→ Work to be completed
All lines below must be repeated exactly, with the pictures omitted.

Items from a dataset:
****************************************
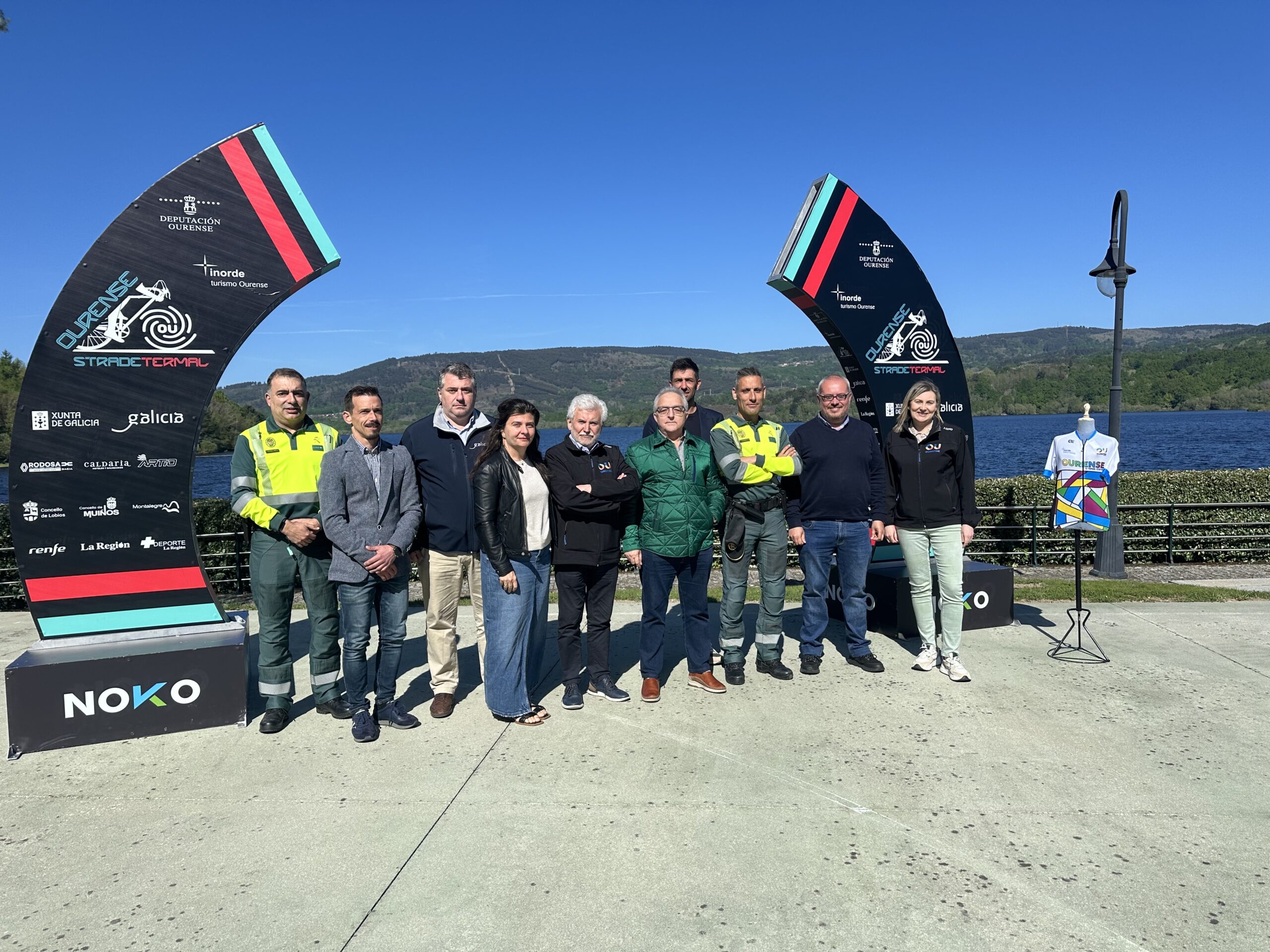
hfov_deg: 71.6
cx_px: 635
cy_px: 476
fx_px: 881
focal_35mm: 24
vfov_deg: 56.8
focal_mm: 6.86
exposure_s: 1/4762
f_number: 1.78
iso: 80
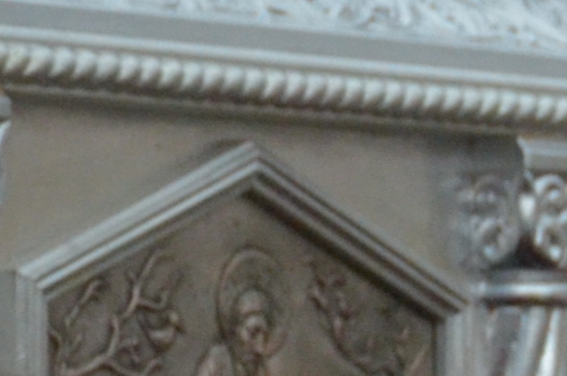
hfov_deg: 3.3
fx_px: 9512
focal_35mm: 605
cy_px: 543
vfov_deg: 2.3
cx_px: 1780
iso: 1600
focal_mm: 52
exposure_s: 1/320
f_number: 4.8
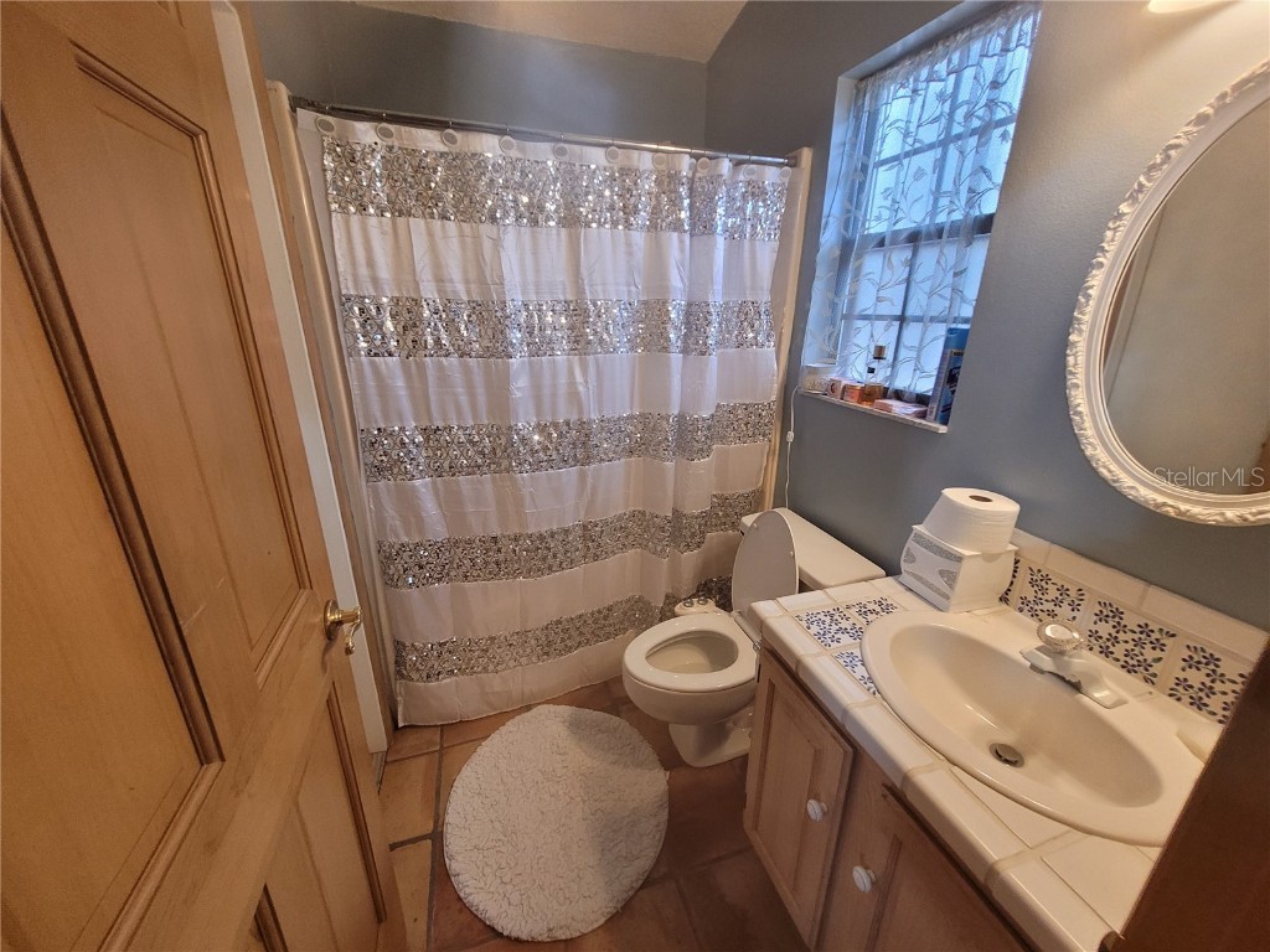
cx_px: 635
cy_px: 476
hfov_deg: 106.2
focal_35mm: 13
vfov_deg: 89.9
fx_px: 477
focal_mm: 1.74
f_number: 2.2
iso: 250
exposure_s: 1/60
****************************************
→ Answer
hfov_deg: 71.6
cx_px: 635
cy_px: 476
fx_px: 881
focal_35mm: 24
vfov_deg: 56.8
focal_mm: 6.86
exposure_s: 1/4762
f_number: 1.78
iso: 80
hfov_deg: 3.3
fx_px: 9512
focal_35mm: 605
cy_px: 543
vfov_deg: 2.3
cx_px: 1780
iso: 1600
focal_mm: 52
exposure_s: 1/320
f_number: 4.8
cx_px: 635
cy_px: 476
hfov_deg: 106.2
focal_35mm: 13
vfov_deg: 89.9
fx_px: 477
focal_mm: 1.74
f_number: 2.2
iso: 250
exposure_s: 1/60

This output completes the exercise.